Monday, December 31, 2007


Planets—s/t (Distile)
The avalanche of quality math rock continues. I’ve never encountered an incompetent math rock band—some have clearly mastered more advanced math than others, but none have out-and-out sucked. Maybe all the potentially lame bands realize they won’t cut the mustard before they commit their naïve arithmetic to tape and embarrass themselves. Releases like this can provoke that kind of harsh self-contemplation. Planets are a number-crunching duo from Napa, California. Paul Slack handles bass, while Thomas Crawford covers “not bass,” which must equate to at least drums and guitar, based on what I hear here. I’d be interested to find out how the two of them wrote and recorded this stuff because the guitar is tightly interwoven with the rhythm section. If it was overdubbed onto bass/drum jams, it’s impressively executed. Most of the songs are the kind of skittering riff farms to which any fan of Dysrhythmia, Upsilon Acrux or Ahleuchatistas would be attuned. If I can pick out any distinguishing attribute amidst their undeniably excellent musical execution, it’s their commitment to rocking out. They’re not afraid to linger on a particularly blistering riff for a few seconds, or ride a groove for a couple minutes (as on “Return of a Dead Man”). The sound is suitably chunky as well. Rest assured, Planets will scramble your synapses (12 varied, intense tracks over 25 minutes will do that), but on a number like “Exercise!” they show they can write a tune you have a hope of recognizing on your second or third listen. The disc comes sewn inside a cloth pouch, so have scissors and a clean pant leg (to wipe the lint off the playing surface) handy if you get yourself a copy.
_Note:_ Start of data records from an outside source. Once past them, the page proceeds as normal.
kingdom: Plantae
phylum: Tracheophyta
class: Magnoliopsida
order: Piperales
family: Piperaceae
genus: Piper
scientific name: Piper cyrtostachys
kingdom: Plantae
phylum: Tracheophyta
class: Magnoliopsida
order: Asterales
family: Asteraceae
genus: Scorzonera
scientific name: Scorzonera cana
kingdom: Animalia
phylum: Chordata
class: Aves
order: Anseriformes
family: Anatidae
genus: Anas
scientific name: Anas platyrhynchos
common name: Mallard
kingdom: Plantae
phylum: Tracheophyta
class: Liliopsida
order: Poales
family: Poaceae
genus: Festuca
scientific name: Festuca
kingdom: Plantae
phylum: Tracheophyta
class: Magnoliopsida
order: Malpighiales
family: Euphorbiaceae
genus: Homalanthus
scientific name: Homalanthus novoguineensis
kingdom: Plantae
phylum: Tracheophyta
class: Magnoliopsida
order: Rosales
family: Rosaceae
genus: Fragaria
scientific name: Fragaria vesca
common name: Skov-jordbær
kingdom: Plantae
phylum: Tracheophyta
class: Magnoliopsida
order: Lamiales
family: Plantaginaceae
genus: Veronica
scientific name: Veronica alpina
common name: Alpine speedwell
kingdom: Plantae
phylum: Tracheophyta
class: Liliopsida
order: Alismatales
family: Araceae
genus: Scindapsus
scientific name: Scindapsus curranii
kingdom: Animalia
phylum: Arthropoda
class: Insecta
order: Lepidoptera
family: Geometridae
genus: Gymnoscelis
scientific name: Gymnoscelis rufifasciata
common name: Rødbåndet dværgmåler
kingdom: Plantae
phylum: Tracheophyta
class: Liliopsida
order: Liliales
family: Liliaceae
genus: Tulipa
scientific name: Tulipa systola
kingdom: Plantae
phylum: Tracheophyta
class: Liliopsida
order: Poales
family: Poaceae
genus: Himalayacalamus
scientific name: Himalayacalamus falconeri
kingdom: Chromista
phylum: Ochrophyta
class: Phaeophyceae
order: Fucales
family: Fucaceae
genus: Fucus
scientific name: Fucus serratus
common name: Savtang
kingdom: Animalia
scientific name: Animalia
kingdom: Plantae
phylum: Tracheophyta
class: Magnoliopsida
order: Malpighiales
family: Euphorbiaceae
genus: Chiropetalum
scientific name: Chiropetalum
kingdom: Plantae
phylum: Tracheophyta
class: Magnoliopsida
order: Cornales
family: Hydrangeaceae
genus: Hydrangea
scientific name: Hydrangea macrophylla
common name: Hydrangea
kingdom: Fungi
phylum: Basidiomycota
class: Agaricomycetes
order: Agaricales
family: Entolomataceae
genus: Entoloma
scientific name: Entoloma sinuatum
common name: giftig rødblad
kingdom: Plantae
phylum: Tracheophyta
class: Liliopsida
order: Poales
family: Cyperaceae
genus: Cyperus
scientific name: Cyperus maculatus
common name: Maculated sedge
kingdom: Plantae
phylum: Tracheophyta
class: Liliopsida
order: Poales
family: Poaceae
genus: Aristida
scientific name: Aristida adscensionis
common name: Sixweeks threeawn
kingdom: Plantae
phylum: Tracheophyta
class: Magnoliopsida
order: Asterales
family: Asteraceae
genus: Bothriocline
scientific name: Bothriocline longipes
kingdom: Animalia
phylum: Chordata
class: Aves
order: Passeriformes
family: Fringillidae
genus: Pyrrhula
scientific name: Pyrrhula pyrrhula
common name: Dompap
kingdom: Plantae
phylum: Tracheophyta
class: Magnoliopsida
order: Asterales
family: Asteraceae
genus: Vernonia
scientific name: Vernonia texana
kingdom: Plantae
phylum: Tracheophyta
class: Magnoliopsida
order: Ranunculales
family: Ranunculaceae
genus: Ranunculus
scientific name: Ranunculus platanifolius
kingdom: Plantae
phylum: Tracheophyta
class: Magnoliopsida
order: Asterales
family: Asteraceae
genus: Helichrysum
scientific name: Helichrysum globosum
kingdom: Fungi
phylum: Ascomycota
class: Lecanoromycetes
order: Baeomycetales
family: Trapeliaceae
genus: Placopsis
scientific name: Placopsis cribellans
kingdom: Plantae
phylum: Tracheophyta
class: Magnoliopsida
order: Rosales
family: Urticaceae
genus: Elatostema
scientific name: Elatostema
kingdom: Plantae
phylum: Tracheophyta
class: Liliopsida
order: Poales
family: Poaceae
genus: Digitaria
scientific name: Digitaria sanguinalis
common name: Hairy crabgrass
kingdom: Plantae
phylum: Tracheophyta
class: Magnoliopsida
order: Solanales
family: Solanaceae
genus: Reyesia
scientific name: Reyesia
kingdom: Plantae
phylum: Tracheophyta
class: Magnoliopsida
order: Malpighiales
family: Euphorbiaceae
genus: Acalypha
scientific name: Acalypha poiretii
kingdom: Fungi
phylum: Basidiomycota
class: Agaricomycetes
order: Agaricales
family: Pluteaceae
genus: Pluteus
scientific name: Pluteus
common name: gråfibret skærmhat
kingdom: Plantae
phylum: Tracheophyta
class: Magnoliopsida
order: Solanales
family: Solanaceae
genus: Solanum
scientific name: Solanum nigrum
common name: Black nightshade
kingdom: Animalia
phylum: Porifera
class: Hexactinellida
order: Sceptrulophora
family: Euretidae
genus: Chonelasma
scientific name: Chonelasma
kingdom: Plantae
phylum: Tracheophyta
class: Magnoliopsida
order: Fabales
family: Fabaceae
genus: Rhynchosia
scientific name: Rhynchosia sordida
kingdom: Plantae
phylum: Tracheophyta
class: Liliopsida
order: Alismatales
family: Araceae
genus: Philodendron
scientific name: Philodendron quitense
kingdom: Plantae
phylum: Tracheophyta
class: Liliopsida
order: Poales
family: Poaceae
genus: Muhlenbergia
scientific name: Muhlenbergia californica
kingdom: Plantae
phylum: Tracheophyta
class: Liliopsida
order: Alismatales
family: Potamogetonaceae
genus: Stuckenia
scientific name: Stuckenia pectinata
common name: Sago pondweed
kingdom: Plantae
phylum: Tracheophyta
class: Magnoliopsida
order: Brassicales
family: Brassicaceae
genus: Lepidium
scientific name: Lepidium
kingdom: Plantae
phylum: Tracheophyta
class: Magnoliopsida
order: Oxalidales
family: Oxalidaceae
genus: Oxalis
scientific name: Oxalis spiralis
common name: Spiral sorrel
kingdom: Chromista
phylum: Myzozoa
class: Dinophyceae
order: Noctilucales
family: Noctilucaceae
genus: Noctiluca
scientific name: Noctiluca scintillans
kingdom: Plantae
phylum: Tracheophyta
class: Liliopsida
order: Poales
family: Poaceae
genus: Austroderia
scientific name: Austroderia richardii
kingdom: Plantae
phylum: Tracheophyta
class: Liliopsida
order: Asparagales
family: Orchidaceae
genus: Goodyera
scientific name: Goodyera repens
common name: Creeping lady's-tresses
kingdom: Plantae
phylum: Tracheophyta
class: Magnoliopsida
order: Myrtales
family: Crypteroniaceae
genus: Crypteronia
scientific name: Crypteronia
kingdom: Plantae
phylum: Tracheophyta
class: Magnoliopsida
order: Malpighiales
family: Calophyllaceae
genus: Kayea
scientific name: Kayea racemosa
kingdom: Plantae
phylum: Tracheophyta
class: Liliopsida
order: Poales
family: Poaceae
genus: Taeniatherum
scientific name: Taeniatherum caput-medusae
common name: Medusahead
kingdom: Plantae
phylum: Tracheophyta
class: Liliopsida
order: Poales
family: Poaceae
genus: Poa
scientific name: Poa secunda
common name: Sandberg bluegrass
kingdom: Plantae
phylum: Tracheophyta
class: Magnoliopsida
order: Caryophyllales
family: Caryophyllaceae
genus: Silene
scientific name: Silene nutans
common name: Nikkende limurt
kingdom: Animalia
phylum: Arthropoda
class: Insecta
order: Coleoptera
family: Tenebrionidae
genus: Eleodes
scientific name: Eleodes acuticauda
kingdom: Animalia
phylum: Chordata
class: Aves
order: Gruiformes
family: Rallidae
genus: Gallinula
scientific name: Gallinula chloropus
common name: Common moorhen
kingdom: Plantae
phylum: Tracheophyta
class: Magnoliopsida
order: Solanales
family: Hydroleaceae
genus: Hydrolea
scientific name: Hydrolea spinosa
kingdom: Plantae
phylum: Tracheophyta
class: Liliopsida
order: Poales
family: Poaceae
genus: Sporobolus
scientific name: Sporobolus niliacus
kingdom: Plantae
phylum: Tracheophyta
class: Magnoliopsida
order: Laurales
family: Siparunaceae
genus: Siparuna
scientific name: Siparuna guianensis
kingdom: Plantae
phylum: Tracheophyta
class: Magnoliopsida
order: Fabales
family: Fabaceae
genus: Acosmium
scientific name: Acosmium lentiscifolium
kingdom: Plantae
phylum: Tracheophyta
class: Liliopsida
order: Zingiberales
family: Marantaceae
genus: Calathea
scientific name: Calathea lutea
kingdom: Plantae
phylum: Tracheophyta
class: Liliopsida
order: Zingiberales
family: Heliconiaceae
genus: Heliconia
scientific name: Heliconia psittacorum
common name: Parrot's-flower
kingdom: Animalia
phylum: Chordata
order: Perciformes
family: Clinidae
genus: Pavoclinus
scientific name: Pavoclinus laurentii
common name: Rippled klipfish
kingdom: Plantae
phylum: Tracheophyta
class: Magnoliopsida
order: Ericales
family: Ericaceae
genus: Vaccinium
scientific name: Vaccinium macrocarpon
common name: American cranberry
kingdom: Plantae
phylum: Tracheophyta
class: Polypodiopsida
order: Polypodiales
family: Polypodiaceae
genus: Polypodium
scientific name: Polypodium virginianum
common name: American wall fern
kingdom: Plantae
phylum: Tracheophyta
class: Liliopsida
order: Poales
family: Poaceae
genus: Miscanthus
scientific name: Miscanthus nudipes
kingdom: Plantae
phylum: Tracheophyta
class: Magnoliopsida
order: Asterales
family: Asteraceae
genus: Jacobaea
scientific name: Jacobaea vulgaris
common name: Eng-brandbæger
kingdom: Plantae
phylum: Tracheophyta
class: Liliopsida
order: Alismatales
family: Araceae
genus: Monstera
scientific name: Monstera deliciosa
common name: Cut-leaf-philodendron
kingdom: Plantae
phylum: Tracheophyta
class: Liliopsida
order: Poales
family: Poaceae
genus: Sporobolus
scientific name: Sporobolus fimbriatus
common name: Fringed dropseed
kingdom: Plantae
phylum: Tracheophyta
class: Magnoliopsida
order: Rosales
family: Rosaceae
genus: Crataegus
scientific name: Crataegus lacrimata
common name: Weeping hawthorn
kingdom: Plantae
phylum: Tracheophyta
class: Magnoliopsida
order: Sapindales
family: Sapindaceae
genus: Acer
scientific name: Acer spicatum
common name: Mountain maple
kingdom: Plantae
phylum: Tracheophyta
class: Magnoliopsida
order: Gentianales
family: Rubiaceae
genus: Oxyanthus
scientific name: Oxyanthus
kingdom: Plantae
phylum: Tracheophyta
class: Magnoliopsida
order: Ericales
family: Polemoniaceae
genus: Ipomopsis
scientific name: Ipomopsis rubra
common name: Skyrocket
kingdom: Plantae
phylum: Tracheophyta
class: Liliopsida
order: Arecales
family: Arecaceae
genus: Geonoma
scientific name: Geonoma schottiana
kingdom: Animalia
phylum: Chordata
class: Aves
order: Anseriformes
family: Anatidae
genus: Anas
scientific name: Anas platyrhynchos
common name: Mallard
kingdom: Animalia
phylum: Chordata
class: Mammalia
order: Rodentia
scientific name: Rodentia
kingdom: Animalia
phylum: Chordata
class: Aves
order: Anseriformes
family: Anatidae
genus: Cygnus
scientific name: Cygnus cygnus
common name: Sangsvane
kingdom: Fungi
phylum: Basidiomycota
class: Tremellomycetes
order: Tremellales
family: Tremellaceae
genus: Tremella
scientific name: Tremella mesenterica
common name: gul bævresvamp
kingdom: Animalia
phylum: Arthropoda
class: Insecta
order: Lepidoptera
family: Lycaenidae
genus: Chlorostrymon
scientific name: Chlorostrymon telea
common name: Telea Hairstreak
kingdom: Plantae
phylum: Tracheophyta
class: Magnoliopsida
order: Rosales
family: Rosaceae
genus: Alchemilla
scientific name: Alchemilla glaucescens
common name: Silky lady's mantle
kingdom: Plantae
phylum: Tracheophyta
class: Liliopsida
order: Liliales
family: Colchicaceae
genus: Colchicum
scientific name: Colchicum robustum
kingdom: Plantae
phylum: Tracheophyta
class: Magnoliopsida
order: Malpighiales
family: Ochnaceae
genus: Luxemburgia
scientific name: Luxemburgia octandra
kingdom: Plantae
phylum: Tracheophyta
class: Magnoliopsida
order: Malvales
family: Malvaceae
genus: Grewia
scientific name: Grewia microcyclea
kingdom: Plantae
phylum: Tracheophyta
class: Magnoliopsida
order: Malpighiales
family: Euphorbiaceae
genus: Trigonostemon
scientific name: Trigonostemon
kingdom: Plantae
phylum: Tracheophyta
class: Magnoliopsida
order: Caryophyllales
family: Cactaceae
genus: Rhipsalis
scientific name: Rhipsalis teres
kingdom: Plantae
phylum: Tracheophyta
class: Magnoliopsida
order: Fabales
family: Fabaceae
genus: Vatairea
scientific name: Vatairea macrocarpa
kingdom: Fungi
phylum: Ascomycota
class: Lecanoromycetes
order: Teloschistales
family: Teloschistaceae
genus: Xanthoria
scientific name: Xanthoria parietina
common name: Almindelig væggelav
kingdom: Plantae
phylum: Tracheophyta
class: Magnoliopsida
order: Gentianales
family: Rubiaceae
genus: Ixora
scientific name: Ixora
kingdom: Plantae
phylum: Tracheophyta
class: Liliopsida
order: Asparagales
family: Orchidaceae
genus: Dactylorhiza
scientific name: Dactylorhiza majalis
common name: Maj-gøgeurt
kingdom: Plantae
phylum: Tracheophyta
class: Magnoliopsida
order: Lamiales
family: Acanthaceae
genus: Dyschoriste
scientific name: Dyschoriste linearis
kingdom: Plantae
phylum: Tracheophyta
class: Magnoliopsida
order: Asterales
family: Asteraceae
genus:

The music’s well worth the extra prep.

2 comments:

Unknown said...

just fyi, there is no guitar overdubbing whatsoever in PLANETS. if you get a chance to see them live, or check out some youtube vids, you'll see quite plainly that Paul is actually playing all of the parts on his bass using a very developed two-handed tapping technique and a pitch-shifting effect pedal.

cheers.

The Mule said...

Very impressive; I'll have to check them out on YT.